---------- Text excerpt
Shifting towards scalable cancer diagnostics with AI enabled companion diagnostic solutions
SVP Karan Arora shares how advanced assays, AI, and pharma partnerships are shaping the future of targeted oncology care
1 Oct 2025

Senior Vice President of Advanced Assays, Karan Arora, Leica Biosystems
As personalized medicine reshapes oncology, companion diagnostics (CDx) have become essential to matching patients with targeted therapies. Yet delivering CDx at scale remains a challenge for clinical and pharma teams alike. In an exclusive CLINICAL24 interview with Leica Biosystems' Senior Vice President of Advanced Assays, Karan Arora, we learn how Leica Biosystems is tackling this head-on, driven by a vision to make precision diagnostics more accessible, efficient, and globally deployable.
Please briefly introduce yourself and Leica Biosystems’ mission in the field of precision medicine
KA: I'm Karan Arora, SVP of Advanced Assays, AI and Pharma Services at Leica Biosystems. As a cancer diagnostics company and leader in anatomic and digital pathology solutions, we aim to advance precision medicine by delivering high-quality pathology solutions that enable confident, timely, and personalized treatment decisions. By empowering pharma partners with tools that accelerate biomarker development, our mission is to advance cancer diagnostics and therapies, and ultimately improve patient lives.
What are some of the key challenges preventing precision medicine from realizing its full potential in your view?
KA: The promise of at-scale precision medicine remains constrained by late-stage collaboration between pharma and diagnostics, creating misaligned development timelines. Regulatory complexity and fragmented data ecosystems further slow integration of companion diagnostics. Limited infrastructure and unclear reimbursement models reduce adoption and investment incentives. Overcoming these barriers requires early, strategic partnerships to unlock the full potential of precision medicine.
What is Leica Biosystems working on as a solution to these challenges?
KA: We’re creating integrated companion diagnostic solutions, expanding digital pathology adoption, and partnering with pharma to streamline biomarker development and accelerate clinical trial readiness. We’re building the future of CDx by unifying AI, automation, and assay expertise within a globally scalable platform — supported by privileged access to 11,000+ antibodies, 8,000+ IHC instruments, and 3,000+ digital scanners across 109 countries.
Are you currently collaborating with any pharmaceutical companies in the development of precision medicines? If so, could you share any key takeaways from those partnerships?
KA: Yes, we’re proud of our global collaborations in progress with leading pharma companies. What we’re seeing, and what a growing body of evidence supports, is that early integration of pathology and diagnostics expertise accelerates timelines, reduces regulatory risk, and streamlines biomarker development — helping drive adoption, scale and bring targeted therapies to patients faster.
Looking ahead to the next 5–10 years in this field, what are the major changes you think need to happen to improve pharmaceutical manufacturing productivity, and bring therapies to market more quickly?
KA: To speed therapies to market, pharma must digitize and automate manufacturing with continuous processes, digital twins, and real-time release. Standardized digital CMC (chemistry, manufacturing, controls) data and component equivalency frameworks will streamline tech transfer and regulatory filings. Early diagnostic integration — through CDx design, digital pathology, and AI biomarkers — will de-risk trials and align launches. Finally, shared operating models and playbooks across sites and partners (Pharma+Dx) will accelerate scale-up and evidence generation.
--------------------
Try it
According to the interview, what does Leica Biosystems' companion diagnostic platform have privileged access to? List each resource with its stated quantity. Work only from the interview.
---------- Material shown
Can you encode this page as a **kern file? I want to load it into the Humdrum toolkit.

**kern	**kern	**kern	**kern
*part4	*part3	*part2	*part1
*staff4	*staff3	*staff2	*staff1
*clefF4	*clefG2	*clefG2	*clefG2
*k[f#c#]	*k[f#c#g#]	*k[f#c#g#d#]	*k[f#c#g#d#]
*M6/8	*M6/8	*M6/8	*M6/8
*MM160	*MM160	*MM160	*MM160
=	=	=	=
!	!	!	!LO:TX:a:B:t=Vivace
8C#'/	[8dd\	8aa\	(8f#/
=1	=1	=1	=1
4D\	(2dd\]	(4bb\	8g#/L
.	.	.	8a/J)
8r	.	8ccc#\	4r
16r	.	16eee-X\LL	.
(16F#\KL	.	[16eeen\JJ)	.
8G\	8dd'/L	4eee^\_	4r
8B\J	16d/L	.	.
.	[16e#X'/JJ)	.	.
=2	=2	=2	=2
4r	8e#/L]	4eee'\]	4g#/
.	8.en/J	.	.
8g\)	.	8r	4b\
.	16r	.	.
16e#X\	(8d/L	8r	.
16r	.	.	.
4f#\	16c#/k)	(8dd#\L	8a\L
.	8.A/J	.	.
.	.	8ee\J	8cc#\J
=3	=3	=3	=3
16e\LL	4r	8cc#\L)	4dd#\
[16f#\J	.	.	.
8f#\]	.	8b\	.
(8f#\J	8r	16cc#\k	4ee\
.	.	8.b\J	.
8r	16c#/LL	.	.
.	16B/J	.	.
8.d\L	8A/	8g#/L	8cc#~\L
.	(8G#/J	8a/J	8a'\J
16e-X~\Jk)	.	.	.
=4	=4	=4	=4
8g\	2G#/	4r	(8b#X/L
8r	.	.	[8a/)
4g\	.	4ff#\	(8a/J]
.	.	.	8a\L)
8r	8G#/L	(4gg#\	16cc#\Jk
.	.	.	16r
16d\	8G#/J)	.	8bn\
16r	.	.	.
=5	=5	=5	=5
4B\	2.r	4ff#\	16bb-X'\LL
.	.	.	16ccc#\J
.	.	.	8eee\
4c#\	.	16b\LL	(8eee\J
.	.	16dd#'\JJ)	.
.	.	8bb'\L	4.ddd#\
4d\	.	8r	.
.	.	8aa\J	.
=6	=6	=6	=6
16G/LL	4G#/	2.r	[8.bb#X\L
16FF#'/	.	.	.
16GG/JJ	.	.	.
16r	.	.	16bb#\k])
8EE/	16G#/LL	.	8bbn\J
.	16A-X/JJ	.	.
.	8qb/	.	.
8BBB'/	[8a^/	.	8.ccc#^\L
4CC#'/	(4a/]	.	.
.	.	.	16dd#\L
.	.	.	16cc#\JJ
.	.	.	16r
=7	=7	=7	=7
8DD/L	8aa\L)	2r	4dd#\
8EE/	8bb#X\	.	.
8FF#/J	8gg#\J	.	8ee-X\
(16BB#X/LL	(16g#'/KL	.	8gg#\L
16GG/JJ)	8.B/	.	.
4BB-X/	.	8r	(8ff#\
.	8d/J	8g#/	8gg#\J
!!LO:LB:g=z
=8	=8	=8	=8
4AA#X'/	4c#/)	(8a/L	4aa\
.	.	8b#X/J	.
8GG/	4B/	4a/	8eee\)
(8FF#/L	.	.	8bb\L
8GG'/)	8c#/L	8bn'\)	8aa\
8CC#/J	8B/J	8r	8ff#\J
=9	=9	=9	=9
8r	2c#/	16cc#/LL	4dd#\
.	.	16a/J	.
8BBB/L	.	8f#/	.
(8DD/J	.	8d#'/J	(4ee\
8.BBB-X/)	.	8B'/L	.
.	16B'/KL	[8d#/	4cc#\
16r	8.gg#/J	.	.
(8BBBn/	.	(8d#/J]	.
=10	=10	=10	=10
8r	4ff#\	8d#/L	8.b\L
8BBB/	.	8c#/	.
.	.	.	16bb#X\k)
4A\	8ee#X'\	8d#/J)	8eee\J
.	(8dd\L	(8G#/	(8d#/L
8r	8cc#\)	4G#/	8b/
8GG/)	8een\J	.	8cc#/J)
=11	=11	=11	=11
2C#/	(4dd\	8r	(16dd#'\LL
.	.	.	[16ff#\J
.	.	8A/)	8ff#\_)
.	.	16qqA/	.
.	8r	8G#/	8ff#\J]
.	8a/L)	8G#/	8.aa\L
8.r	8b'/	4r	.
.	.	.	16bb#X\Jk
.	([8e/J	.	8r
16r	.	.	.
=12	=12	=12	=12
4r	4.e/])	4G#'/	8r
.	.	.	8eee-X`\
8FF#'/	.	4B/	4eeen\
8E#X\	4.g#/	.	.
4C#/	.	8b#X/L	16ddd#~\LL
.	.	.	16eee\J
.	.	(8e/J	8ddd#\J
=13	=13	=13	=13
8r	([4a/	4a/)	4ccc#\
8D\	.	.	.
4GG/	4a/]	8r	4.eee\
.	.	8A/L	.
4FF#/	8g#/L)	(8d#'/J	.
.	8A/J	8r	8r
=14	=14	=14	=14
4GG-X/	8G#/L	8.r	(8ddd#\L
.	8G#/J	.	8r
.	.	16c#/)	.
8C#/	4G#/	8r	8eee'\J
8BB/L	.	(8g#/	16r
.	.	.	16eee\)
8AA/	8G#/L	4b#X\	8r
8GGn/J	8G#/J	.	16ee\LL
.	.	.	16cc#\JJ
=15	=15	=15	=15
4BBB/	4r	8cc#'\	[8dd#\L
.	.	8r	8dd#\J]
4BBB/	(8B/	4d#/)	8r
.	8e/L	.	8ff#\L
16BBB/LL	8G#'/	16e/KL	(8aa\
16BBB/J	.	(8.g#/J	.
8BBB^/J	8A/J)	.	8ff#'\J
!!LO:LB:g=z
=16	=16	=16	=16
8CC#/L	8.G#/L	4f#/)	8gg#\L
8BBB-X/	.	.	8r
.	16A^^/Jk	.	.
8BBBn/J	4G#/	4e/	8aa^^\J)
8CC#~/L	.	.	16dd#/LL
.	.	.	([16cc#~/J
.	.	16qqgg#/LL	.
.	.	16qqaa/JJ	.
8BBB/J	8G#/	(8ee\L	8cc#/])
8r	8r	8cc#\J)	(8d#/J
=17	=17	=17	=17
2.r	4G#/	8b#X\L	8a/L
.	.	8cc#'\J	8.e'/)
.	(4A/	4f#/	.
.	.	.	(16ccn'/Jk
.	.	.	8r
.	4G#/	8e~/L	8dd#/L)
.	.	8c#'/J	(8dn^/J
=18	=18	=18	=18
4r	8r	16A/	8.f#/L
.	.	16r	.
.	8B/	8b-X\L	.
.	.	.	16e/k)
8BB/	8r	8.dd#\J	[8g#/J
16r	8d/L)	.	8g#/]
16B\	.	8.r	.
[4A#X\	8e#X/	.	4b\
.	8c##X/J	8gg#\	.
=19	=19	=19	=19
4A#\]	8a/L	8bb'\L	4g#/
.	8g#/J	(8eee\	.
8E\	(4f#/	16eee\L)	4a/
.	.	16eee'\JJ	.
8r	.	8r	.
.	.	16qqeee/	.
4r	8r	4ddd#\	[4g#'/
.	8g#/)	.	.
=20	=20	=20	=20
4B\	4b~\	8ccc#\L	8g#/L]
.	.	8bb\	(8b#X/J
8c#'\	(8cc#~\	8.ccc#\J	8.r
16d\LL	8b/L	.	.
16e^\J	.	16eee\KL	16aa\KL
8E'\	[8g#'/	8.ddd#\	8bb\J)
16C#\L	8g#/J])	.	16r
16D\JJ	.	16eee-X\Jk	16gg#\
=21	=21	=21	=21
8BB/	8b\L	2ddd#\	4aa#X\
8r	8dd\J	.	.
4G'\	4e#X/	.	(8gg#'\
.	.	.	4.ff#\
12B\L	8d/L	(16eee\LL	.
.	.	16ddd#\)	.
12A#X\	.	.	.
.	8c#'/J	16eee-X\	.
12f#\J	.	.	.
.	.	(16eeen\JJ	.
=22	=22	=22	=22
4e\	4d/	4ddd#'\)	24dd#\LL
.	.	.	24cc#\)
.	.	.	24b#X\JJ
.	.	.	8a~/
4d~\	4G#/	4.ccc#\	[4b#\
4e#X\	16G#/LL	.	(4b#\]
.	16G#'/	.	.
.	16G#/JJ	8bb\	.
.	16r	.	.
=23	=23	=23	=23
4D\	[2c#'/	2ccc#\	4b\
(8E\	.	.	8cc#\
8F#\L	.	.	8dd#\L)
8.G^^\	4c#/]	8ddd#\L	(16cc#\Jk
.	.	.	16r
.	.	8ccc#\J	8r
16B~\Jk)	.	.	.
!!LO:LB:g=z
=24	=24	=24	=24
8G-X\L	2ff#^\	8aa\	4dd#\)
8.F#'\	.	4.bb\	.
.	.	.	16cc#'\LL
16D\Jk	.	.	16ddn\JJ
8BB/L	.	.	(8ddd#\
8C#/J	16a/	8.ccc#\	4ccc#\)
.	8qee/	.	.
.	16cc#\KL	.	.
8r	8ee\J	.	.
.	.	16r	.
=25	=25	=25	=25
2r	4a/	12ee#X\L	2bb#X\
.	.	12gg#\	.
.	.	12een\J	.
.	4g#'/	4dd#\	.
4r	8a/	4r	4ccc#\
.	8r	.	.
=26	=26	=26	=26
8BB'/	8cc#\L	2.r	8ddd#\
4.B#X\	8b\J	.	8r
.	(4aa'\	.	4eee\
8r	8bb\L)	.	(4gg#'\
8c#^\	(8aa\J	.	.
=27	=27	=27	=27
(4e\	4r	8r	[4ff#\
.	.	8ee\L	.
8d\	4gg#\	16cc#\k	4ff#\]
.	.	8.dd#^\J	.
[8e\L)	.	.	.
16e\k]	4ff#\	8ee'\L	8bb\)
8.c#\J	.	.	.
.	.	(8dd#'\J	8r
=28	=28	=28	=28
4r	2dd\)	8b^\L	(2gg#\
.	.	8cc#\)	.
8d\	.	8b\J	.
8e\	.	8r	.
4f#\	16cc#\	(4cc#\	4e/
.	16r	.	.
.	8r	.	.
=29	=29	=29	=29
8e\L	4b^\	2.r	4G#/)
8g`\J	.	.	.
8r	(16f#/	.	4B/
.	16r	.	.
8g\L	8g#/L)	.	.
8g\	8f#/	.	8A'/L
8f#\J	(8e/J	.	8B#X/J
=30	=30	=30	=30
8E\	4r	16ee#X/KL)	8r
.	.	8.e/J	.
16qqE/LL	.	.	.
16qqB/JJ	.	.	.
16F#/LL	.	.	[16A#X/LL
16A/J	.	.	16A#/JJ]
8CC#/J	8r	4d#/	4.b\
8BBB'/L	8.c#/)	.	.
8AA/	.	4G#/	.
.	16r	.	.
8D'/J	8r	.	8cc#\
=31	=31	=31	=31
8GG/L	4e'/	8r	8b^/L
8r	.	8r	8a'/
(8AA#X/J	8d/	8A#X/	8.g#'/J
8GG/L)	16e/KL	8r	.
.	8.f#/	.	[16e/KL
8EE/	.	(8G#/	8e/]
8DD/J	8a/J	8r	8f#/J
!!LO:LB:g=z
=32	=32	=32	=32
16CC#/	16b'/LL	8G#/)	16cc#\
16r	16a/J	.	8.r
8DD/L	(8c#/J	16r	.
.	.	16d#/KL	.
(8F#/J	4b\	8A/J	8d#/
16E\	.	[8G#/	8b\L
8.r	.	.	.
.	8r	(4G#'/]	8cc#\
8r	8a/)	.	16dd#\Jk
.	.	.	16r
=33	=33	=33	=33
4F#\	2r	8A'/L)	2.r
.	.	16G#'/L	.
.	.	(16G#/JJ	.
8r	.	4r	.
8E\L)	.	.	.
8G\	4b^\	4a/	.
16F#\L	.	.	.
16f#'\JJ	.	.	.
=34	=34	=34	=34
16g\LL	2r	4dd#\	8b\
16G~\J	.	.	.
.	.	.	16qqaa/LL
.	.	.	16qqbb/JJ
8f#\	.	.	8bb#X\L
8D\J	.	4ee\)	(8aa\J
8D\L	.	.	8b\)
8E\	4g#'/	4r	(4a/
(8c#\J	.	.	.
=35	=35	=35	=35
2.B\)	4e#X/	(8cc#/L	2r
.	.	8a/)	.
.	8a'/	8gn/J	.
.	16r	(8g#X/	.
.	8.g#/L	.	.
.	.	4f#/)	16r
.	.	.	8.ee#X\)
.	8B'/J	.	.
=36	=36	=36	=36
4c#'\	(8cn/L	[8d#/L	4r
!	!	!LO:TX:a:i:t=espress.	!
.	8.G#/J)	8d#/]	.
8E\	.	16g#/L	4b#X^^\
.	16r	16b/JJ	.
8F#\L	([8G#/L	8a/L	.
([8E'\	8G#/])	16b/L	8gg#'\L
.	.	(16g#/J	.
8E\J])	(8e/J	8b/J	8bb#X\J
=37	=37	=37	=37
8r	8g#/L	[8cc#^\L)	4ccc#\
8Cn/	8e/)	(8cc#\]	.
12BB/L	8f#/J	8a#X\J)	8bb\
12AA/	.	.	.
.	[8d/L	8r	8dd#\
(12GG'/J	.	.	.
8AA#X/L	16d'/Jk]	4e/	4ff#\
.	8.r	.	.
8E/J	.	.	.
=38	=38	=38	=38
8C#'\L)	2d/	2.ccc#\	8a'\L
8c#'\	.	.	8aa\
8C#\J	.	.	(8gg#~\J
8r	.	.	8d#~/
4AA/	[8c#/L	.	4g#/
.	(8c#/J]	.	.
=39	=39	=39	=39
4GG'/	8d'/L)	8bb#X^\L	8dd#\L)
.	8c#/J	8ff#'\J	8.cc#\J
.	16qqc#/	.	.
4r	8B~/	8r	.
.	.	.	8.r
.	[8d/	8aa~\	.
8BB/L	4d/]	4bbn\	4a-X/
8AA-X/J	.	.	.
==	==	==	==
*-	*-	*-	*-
--------------------
Result for this task
- 11,000+ antibodies
- 8,000+ IHC instruments
- 3,000+ digital scanners

These span 109 countries.